» Selected extract:
☆ ☆ ☆ ☆
Coughing is often an early sign of asthma. The asthmatic cough is usually dry, hacking, barking and/or repetitive. Usually little or no phlegm is produced early in an attack. You may never wheeze but only cough. If you experience this, the cough is your main problem and is often referred to as cough-variant asthma.
You also may have a common cough that is the result of an upper respiratory infection, accompanied by a post nasal drip and irritation of the upper airway. Some children with asthma may develop a croupy cough that asthma medications do not relieve. Under these circumstances, a previously well-controlled asthmatic individual may actually begin to wheeze and develop an asthmatic attack. Persistent coughing for any reason in conjunction with asthma can further irritate the sensitive airway and cause bronchospasm. This phenomenon is associated with air moving rapidly and often explosively through the airways thus cooling the airways by enhanced evaporation of airway moisture. Inhaling cool or dry air also can cause similar symptoms.
If you have asthma, coughing initially should be considered a sign of bronchospasm and often can be stopped immediately with a bronchodilator. On the other hand, coughing may be the result of a cold, bronchitis, or pneumonia. It also may be secondary to a post nasal drip or another disease (lung tumor, tuberculosis, etc.) that may require further investigation and treatment.
☆ ☆ ☆ ☆
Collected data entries
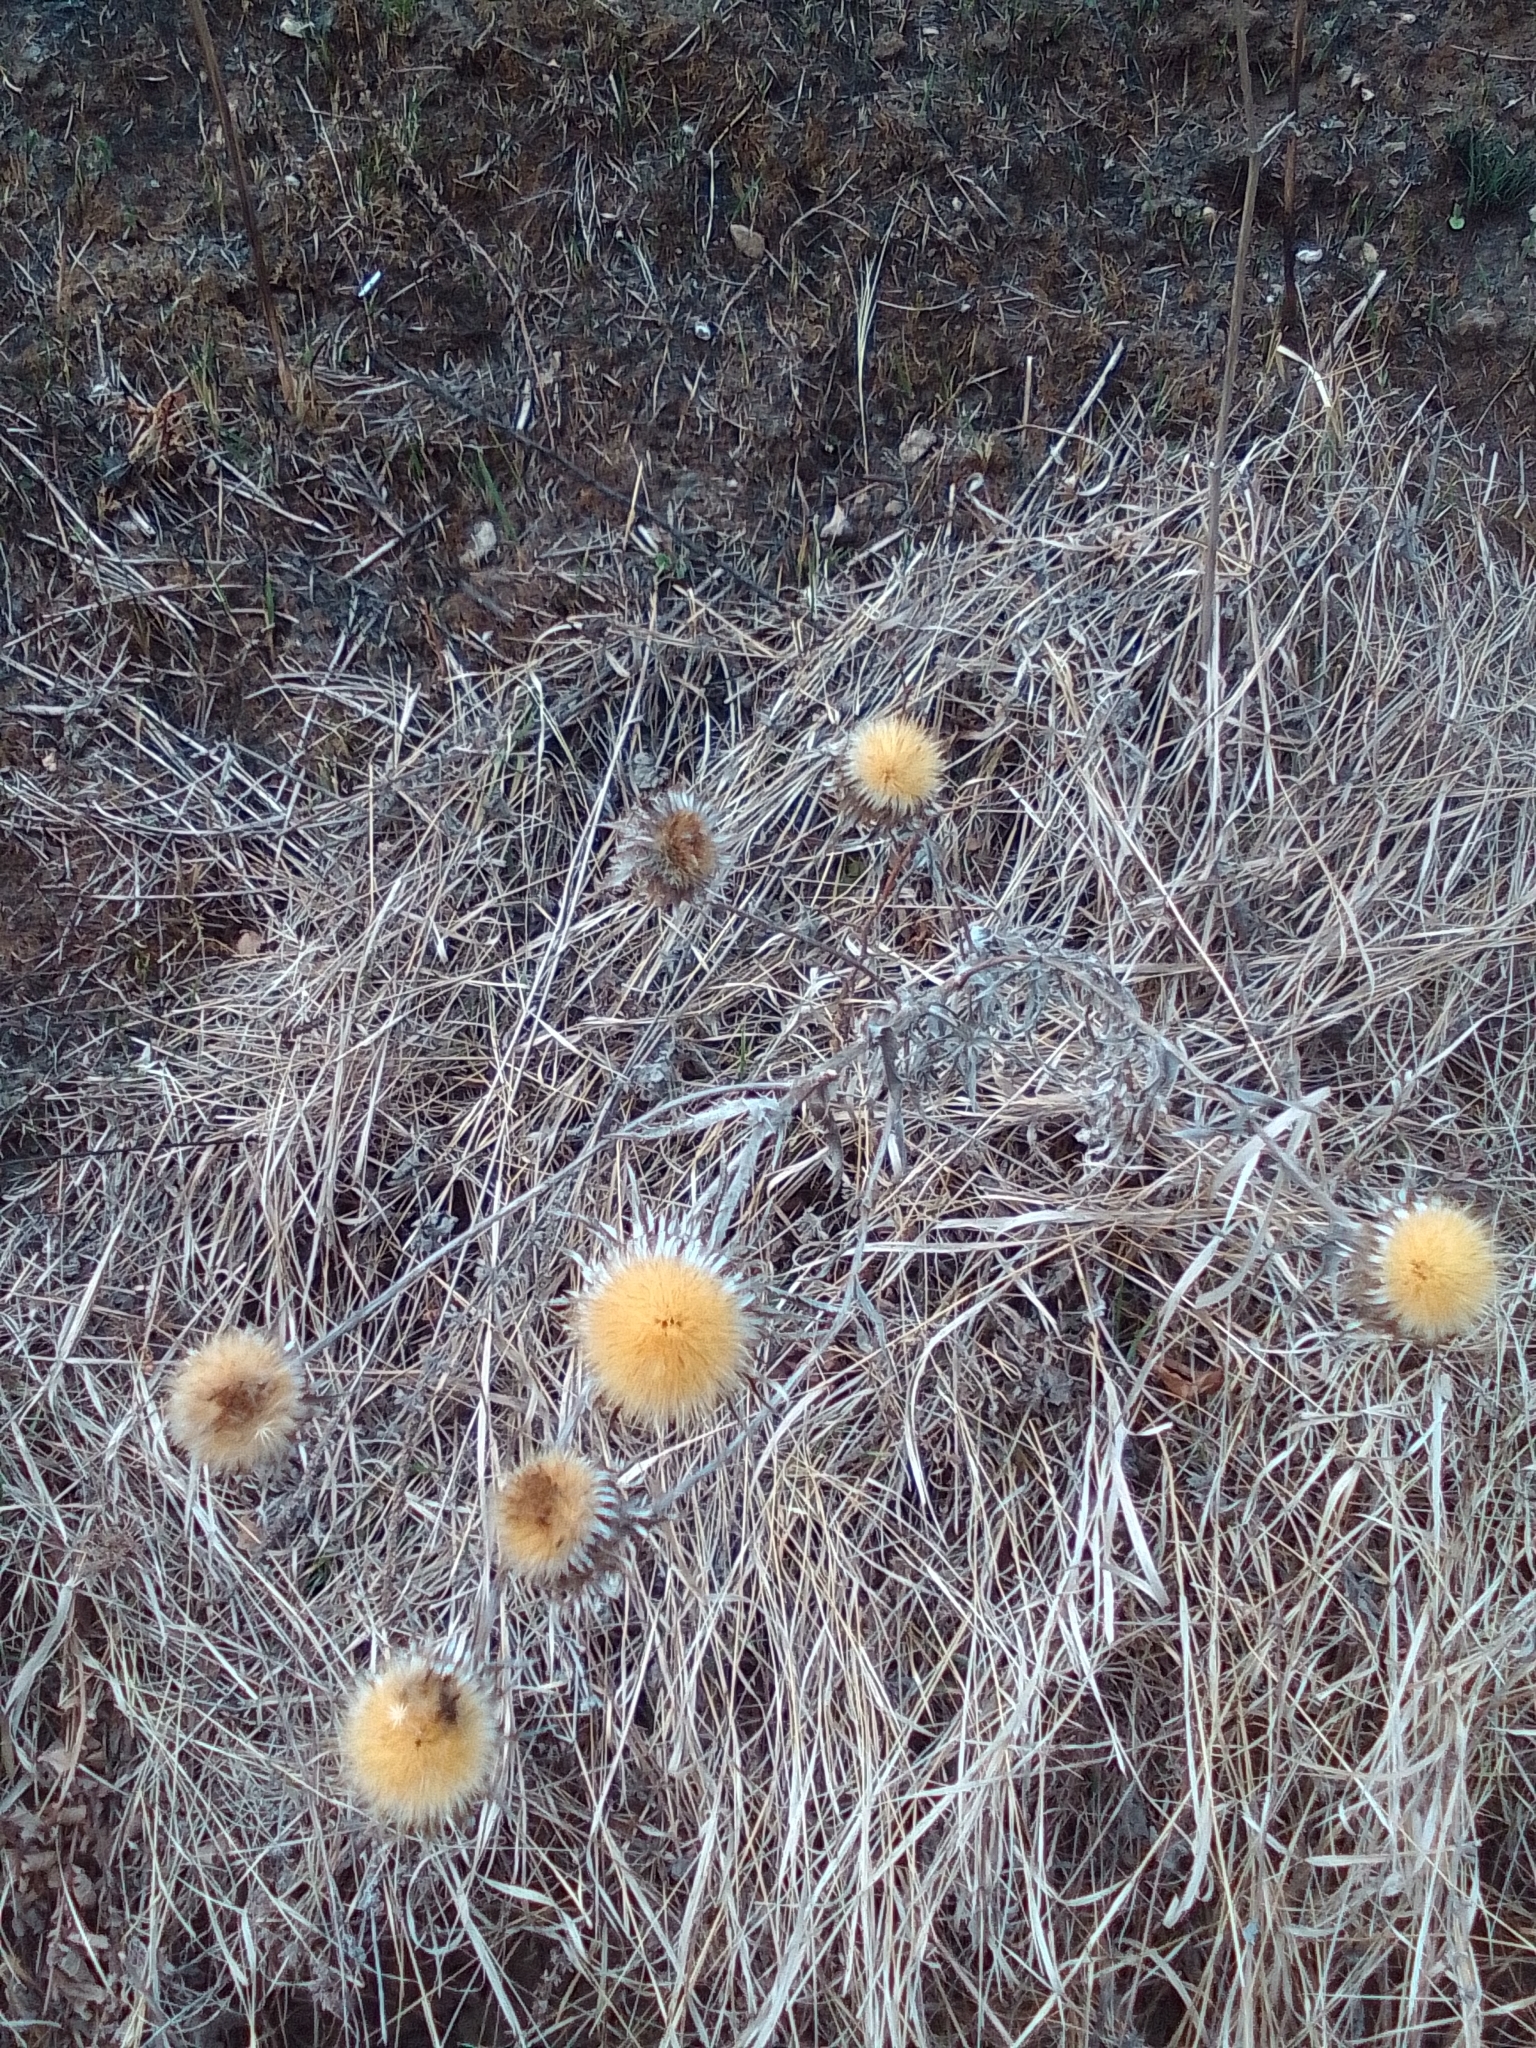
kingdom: Plantae
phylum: Tracheophyta
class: Magnoliopsida
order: Asterales
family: Asteraceae
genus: Carlina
☆ ☆ ☆ ☆
» Problem requirements:
Repeat word for word the part of the passage on asthma and coughing from "You also may" up to and including "cause similar symptoms.". The material above has no connection to the passage on asthma and coughing.

» Exercise response:
You also may have a common cough that is the result of an upper respiratory infection, accompanied by a post nasal drip and irritation of the upper airway. Some children with asthma may develop a croupy cough that asthma medications do not relieve. Under these circumstances, a previously well-controlled asthmatic individual may actually begin to wheeze and develop an asthmatic attack. Persistent coughing for any reason in conjunction with asthma can further irritate the sensitive airway and cause bronchospasm. This phenomenon is associated with air moving rapidly and often explosively through the airways thus cooling the airways by enhanced evaporation of airway moisture. Inhaling cool or dry air also can cause similar symptoms.